My courage was small, but I summoned more to add to what I had. “I saw the door opened from the passageway. I tell you this inquiry has been overheard.”

I strode toward the door, while from behind me came the scrape of Crofts rising to his feet, and the rustle of the servants. Open that door I would, if the fourfold centenarian himself were waiting outside to do me mischief. But I believed, and would not have been sorry to discover, that the unknown visitant had by this time fled, and with this hope upholding me I gripped the handle-piece and jerked the portal open.

But no! A man stood in the corridor.

VIII.
Wager of Battel

Gilbert Maryvale!

“Oh, you!” exclaimed Pendleton, and appeared completely contented at once.

“Isn’t it awful?” asked Maryvale. “Isn’t it awful?”

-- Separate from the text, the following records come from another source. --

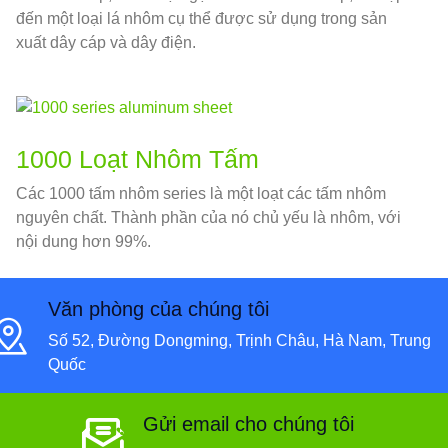
đến một loại lá nhôm cụ thể được sử dụng trong sản
xuất dây cáp và dây điện.
1000 Loạt Nhôm Tấm
Các 1000 tấm nhôm series là một loạt các tấm nhôm
nguyên chất. Thành phần của nó chủ yếu là nhôm, với
nội dung hơn 99%.
Văn phòng của chúng tôi
Số 52, Đường Dongming, Trịnh Châu, Hà Nam, Trung
Quốc
Gửi email cho chúng tôi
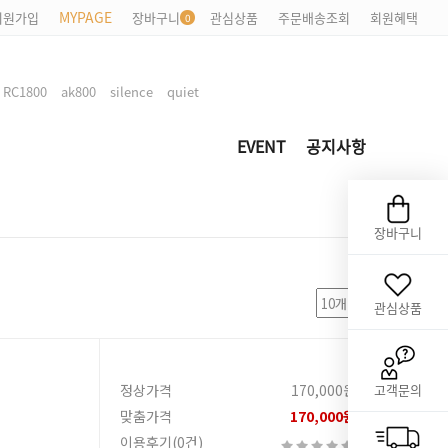
MYPAGE
회원가입
장바구니
관심상품
주문배송조회
회원혜택
,
,
,
,
RC1800
ak800
silence
quiet
EVENT
공지사항
장바구니
관심상품
정상가격
170,000원
고객문의
맞춤가격
170,000원
이용후기(0건)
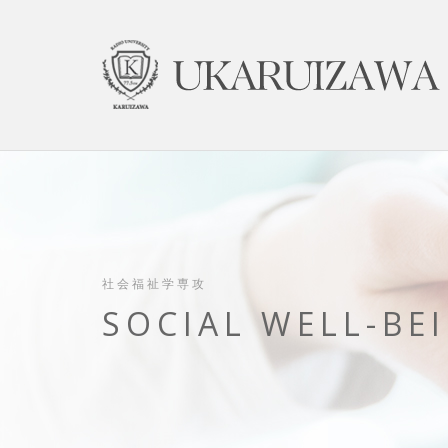
社会福祉学専攻
SOCIAL WELL-BE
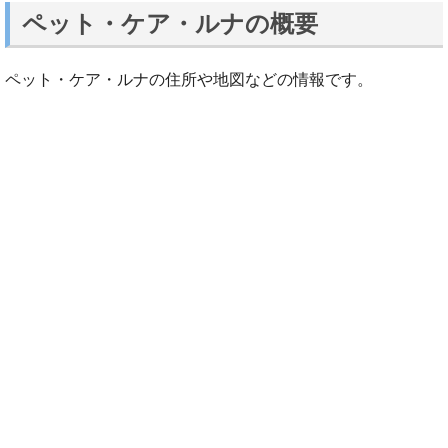
ペット・ケア・ルナの概要
ペット・ケア・ルナの住所や地図などの情報です。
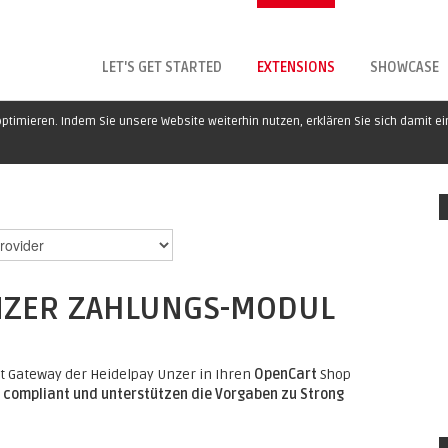
LET'S GET STARTED
EXTENSIONS
SHOWCASE
ptimieren. Indem Sie unsere Website weiterhin nutzen, erklären Sie sich damit e
NZER ZAHLUNGS-MODUL
Gateway der Heidelpay Unzer in Ihren
OpenCart
Shop
compliant und unterstützen die Vorgaben zu Strong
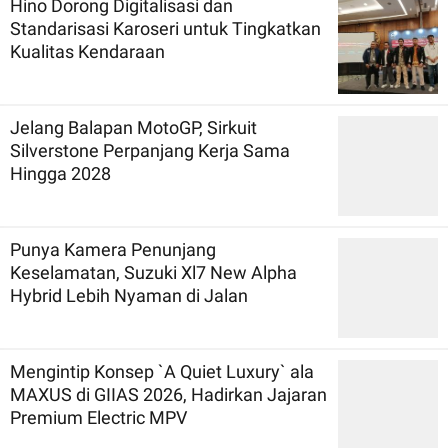
Hino Dorong Digitalisasi dan
Standarisasi Karoseri untuk Tingkatkan
Kualitas Kendaraan
Jelang Balapan MotoGP, Sirkuit
Silverstone Perpanjang Kerja Sama
Hingga 2028
Punya Kamera Penunjang
Keselamatan, Suzuki Xl7 New Alpha
Hybrid Lebih Nyaman di Jalan
Mengintip Konsep `A Quiet Luxury` ala
MAXUS di GIIAS 2026, Hadirkan Jajaran
Premium Electric MPV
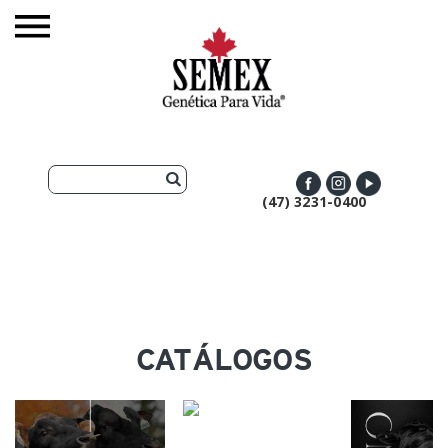
(47) 3231-0400
CATÁLOGOS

Pendleton and I stared speechless at him; in me, at least, the old surprise had given place to new astonishment twice as strong. What was the matter with this man? The only light in the long windowless corridor came from a translucent electric globe far at the foot of the stairs, but even in the vaguely illuminated passage I realized that something had happened to Maryvale.

“I saw the boy coming by the drive, and I thought he might—there might be some news of Sir Brooke at last. The doctor is telling some powerful things. I’ve been in and out of there twice. I always—I thought I’d better get away . . . came to see if the boy had . . .”

“One question, Mr. Maryvale,” I said quickly. “Were you in the corridor a while ago tapping the wall with something?”